Material provided START

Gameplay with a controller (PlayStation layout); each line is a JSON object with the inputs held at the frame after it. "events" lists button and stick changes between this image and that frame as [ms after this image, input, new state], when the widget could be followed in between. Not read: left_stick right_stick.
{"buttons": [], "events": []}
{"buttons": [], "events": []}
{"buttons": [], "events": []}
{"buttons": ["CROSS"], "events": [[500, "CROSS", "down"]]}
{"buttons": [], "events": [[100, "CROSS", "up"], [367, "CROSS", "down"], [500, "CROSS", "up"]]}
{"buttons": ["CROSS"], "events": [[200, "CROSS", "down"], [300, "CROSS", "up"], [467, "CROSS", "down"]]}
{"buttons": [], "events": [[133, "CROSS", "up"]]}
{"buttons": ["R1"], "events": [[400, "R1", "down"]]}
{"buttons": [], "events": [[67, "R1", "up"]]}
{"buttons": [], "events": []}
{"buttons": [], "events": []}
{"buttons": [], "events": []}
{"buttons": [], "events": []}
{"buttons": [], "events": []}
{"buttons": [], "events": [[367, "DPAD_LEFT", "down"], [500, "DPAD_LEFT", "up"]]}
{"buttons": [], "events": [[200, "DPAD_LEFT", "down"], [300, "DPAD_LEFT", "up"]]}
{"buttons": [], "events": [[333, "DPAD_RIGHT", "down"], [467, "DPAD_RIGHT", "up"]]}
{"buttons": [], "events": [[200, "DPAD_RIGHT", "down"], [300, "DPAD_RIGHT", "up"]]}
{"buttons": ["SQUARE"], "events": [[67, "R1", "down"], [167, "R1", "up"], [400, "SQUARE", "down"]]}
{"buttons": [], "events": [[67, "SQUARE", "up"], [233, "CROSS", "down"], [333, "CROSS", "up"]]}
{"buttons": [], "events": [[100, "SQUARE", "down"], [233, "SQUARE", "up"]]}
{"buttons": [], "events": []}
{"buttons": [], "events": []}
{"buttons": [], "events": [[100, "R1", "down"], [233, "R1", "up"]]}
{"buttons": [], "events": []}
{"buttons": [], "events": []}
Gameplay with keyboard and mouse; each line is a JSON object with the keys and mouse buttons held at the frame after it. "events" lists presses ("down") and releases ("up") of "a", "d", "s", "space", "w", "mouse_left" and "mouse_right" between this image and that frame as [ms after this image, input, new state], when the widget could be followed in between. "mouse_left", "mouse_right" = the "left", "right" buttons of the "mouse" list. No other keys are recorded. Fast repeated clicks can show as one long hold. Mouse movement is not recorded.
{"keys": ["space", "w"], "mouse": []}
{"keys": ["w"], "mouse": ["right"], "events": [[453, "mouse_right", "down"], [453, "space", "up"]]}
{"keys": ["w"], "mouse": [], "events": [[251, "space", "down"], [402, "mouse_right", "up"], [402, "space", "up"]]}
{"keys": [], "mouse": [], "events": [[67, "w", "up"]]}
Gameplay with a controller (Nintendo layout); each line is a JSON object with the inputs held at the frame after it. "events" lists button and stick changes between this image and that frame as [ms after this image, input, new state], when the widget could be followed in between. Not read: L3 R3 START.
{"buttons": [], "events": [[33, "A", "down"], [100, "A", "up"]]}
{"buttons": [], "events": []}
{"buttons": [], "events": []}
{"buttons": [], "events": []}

Material provided END

*Task goal*. Which lines in the records contain the word "changes"? Copy each one.

*Result below*.
Gameplay with a controller (PlayStation layout); each line is a JSON object with the inputs held at the frame after it. "events" lists button and stick changes between this image and that frame as [ms after this image, input, new state], when the widget could be followed in between. Not read: left_stick right_stick.
Gameplay with a controller (Nintendo layout); each line is a JSON object with the inputs held at the frame after it. "events" lists button and stick changes between this image and that frame as [ms after this image, input, new state], when the widget could be followed in between. Not read: L3 R3 START.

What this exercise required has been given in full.